Negotiations over landfill gas pipeline to UMaine extended for fifth time

The proposed natural gas pipeline from the Juniper Ridge Landfill to the University of Maine.
Casella Waste Systems
The proposed natural gas pipeline from the Juniper Ridge Landfill to the University of Maine.
By Nick McCrea, BDN Staff
Posted Aug. 29, 2012, at 3:32 p.m.

ORONO, Maine — The Maine Public Utilities Commission has granted a fifth extension to allow a Casella Waste Systems Inc. subsidiary and Bangor Gas Co. LLC to resolve a dispute over a proposed seven-mile methane gas pipeline between the Juniper Ridge landfill in Old Town and the University of Maine.

Talks began in late April after Bangor Gas claimed the pipeline deal between EcoGas LLC would hurt its ratepayers and lead to the “degradation of our franchise,” an attorney for Bangor Gas said during an initial case conference with the PUC on April 25.

On Monday, the groups requested their fifth extension, which was granted by the PUC the next day.

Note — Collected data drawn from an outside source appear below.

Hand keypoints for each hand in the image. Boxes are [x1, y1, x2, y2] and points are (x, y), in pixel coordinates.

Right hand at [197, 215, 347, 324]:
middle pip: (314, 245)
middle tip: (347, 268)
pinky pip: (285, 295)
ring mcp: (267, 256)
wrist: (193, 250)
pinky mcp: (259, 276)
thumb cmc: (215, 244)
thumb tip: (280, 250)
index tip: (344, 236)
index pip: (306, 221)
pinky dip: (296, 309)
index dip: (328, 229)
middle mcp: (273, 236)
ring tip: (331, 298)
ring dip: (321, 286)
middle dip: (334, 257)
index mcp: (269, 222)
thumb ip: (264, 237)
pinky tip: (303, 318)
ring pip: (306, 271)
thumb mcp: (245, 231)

EcoGas and Bangor Gas representatives have been asked to report back on Oct. 1 and update the commission on the progress of negotiations.

Don Meagher, Casella’s manager of planning and development, said Wednesday that talks are moving forward. Otherwise, he said, discussions would have ended and the matter would have been decided by litigation.

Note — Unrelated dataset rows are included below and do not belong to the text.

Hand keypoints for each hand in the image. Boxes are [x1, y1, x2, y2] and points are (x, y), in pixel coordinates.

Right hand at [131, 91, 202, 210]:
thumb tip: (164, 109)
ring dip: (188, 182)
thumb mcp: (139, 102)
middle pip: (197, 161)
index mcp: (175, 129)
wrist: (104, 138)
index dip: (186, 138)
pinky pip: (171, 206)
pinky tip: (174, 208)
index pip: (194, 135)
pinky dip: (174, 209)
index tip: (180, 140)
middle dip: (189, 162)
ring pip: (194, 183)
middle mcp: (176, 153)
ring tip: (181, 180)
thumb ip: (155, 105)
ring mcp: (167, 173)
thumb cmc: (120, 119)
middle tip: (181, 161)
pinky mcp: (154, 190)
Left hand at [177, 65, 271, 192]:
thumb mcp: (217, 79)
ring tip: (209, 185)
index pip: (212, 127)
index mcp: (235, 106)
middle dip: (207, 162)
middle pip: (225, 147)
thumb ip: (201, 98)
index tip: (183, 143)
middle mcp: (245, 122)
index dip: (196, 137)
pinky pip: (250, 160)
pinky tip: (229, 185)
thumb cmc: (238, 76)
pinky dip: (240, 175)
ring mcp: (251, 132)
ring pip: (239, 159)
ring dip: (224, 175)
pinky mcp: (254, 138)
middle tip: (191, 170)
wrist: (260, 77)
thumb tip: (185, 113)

According to PUC rules, there is no statutory deadline for this type of case.

Meagher said that at this point he doesn’t know whether the lengthy discussion process will delay EcoGas’ plans to have UMaine hooked up for methane service by the heating season of 2013.

“Our focus right now is the PUC filing,” he said. “Once we get to whatever resolution we arrive at, and whenever we arrive at it, we’ll evaluate the schedule at that point.”

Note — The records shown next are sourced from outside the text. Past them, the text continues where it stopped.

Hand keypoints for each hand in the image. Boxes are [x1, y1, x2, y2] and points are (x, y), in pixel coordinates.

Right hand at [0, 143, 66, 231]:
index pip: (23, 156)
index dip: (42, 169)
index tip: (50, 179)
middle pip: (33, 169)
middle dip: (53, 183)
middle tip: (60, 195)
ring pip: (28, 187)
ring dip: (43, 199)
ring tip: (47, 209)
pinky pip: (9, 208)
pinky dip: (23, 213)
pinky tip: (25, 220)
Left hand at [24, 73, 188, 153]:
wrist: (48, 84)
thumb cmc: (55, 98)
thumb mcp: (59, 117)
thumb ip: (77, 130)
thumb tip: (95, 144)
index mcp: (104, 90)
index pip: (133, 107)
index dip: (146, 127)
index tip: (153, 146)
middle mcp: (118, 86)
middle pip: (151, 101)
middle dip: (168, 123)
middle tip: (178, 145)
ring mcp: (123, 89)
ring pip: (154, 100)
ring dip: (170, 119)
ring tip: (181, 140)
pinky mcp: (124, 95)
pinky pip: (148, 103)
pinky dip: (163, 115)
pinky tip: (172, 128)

Meagher said the agreement with UMaine could be altered if the schedule can’t be met.

The EcoGas-proposed pipeline system would move methane gas from Casella-operated Juniper Ridge Landfill in Old Town to UMaine’s Steam Plant, where the gas would be used to run boilers and create heat for campus buildings.

Made of 12-inch-diameter, high-density polyethylene pipe, the gas pipeline would run south to Route 43 before turning east on Route 43 to the intersection with College Avenue Extension, where it would continue on to the Steam Plant. Casella expects the project will cost between $11 million and $13.5 million to design, build and permit.

The university and Casella reached a deal in November 2011 after about three years of discussions.

UMaine has said it expects to save $15 million under the 20-year agreement, while reducing its carbon footprint.

Bangor Gas has said that the pipeline deal would lead to degradation of its franchise.

Bangor Gas provides gas service to communities in Greater Bangor, including the University of Maine, and “is and will be directly, substantially and adversely affected by the petition of EcoGas LLC,” according to the company’s petition to intervene in PUC proceedings.

The Bangor Gas petition argued that the pipeline proposal is “unlawful, unfair and will result in harm to [Bangor Gas] and its customers.”